On The Process of Writing: The Writers I Know
By Beacon Creative Director George Cork Maul

For some reason I have become attached to a number of writers in my life. That seems strange because I’m not a writer and, truth be told, I have a serious lack of trust of the written word. I believe that words can only be used for telling lies and giving driving directions. I am an aural learner. I am fascinated by the way words sound, but what they actually mean escapes me. My favorite sentence is, “Which light switch lights which light?”
There are a significant number of “words people” on the East End of Long Island. I’m not sure what attracts them here, but once they arrive, they tend to stay. They are beasts of a wide variety. Some write poems, some write books, some pretend they are journalists, and some just read the signs. I love them all because they all contain one thing that makes me love them. They all have a profound love for a story. I’m attracted to that. Endlessly.
Because they are story people, they embed themselves in the fabric of the East End and they dig in deeper and deeper until they are barely recognizable as writers. Let me tell you about a few of them.
I know an auto mechanic who is a poet. He weaves a yarn each day and writes poems in his off time when he is not working or tending to his family. He is so dedicated to his endeavor that he barely eats. It’s a dead giveaway to anybody who is looking. His life is a daily yarn that he spins between oil changes. It should be the subject of a documentary entitled: A day in the life of a day of an axle grease poet.
I know another writer who has been studying to be a writer for 20 years. She hasn’t written anything significant yet. She’s still studying. But I can’t wait for the story to emerge. It’s a good one. She has lived a life filled with pain and she hides in a waterfront rental, staring out at Robins Island. I can tell by her morning walk that sometimes the pain is overwhelming and impossible to bear.
Writers are sensitive people. I laughingly refer to writers as depressed musicians. Their art is a form of release of the worst cerebral pain imaginable.
The best example of this is a writer I know who was the best man at my wedding.
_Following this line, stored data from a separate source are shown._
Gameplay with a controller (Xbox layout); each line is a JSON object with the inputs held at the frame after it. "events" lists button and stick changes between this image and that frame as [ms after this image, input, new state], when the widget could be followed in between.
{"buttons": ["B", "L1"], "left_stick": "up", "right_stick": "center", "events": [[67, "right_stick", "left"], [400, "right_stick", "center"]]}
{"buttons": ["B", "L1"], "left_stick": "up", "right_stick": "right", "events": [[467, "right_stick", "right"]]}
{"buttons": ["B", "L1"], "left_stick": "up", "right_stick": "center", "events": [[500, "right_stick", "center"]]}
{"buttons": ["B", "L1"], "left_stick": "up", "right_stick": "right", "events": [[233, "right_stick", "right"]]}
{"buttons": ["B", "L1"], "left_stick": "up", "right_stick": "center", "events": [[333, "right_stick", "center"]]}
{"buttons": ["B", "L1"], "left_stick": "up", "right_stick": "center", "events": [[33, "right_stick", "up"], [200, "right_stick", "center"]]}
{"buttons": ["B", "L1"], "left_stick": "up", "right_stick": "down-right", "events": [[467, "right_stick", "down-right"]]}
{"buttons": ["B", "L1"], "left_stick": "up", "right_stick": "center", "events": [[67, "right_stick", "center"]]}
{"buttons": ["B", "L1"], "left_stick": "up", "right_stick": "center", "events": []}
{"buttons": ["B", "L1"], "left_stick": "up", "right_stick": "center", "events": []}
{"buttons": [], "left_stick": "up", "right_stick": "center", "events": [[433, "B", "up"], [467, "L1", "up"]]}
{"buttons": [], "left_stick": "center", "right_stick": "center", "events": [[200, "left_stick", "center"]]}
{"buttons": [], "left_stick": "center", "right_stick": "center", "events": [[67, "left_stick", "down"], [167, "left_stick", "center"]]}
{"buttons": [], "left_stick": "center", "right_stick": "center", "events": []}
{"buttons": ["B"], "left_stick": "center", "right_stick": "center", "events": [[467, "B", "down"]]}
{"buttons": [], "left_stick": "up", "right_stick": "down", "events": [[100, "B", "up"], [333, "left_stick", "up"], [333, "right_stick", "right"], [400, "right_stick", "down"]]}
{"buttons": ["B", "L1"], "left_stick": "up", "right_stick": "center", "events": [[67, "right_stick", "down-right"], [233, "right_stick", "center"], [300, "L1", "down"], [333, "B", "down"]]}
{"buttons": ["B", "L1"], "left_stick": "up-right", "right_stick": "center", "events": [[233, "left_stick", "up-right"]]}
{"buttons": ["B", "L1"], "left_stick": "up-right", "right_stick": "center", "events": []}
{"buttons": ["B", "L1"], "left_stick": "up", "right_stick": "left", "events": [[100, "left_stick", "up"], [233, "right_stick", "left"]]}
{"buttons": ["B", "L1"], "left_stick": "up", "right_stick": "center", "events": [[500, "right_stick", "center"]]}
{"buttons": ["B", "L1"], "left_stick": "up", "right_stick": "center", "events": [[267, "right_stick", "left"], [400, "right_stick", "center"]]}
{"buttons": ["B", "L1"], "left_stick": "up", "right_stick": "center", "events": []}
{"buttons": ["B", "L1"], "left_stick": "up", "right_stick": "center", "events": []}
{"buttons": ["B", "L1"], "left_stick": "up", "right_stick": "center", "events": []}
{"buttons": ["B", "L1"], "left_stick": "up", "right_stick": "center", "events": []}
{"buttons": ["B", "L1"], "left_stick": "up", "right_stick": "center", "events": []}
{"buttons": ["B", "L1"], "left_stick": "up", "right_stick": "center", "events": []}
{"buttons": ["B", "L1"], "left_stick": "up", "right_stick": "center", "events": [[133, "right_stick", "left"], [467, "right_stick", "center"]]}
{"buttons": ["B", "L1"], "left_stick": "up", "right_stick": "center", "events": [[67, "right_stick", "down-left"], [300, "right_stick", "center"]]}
He lives in a group home now after he was homeless and disappeared for 20 years. At my wedding he gave a toast by holding up a piece of toasted Wonder Bread. Almost all writers have a profound attraction to puns, which makes no sense to me. My best man’s writing goes from ridiculous punning to a profound, sublime articulation of the truth, at the drop of a hat, without any notice.
And then there are the journalists. I know a lot of them. They are the ones caught between the truth and the story, as witnesses standing on the sidelines. They usually work so many hours that they become invisible in the landscape, just going from car crash to brushfire to town hall meeting. They forget who they are. Some of them are terribly boring writers. Most of them have a novel in their soul that they want to eject at some time in the future. One writer I know says she is a journalist but she only works as a barmaid. It’s a story in the making, but it might not actually make it to words for another 40 years. There are columnists who must be paid in cash so they’ll know they’re one step ahead. I don’t know what they’re trying to stay one step ahead of. My favorite journalist has already written a book and is trying to find her way back to writing a new one. Journalists are all watching the story of the East End and planning to put the complete story together into a master version with the subtitle, “The Story of the End of the East End.”
So what is it about Eastern Long Island that seems to bake in writers, like blueberries into a pancake?
It’s got to be the sense of story. I can’t help thinking that the East End in unique in the way we see our inner world and the way we view the outside world.
There is a common anecdote that people refer to about how we notice each other as neighbors. The way the story goes, someone notices one of their neighbors walking their dog in the morning at 9:30 a.m. Around 11 a.m., the dog walker gets a phone call: “Hey Ellie, I noticed you walked your dog this morning at 9:30. You usually walk it at 9:15, is everything ok?”
So much for the writer within us all, and our view of this neighborhood, and the sense of community we view the outside world through. Living on the East End is like living in a Steinbeck novel, a Norman Rockwell drawing and a Jackson Pollack painting all at the same time. And no one knows that better than… a writer.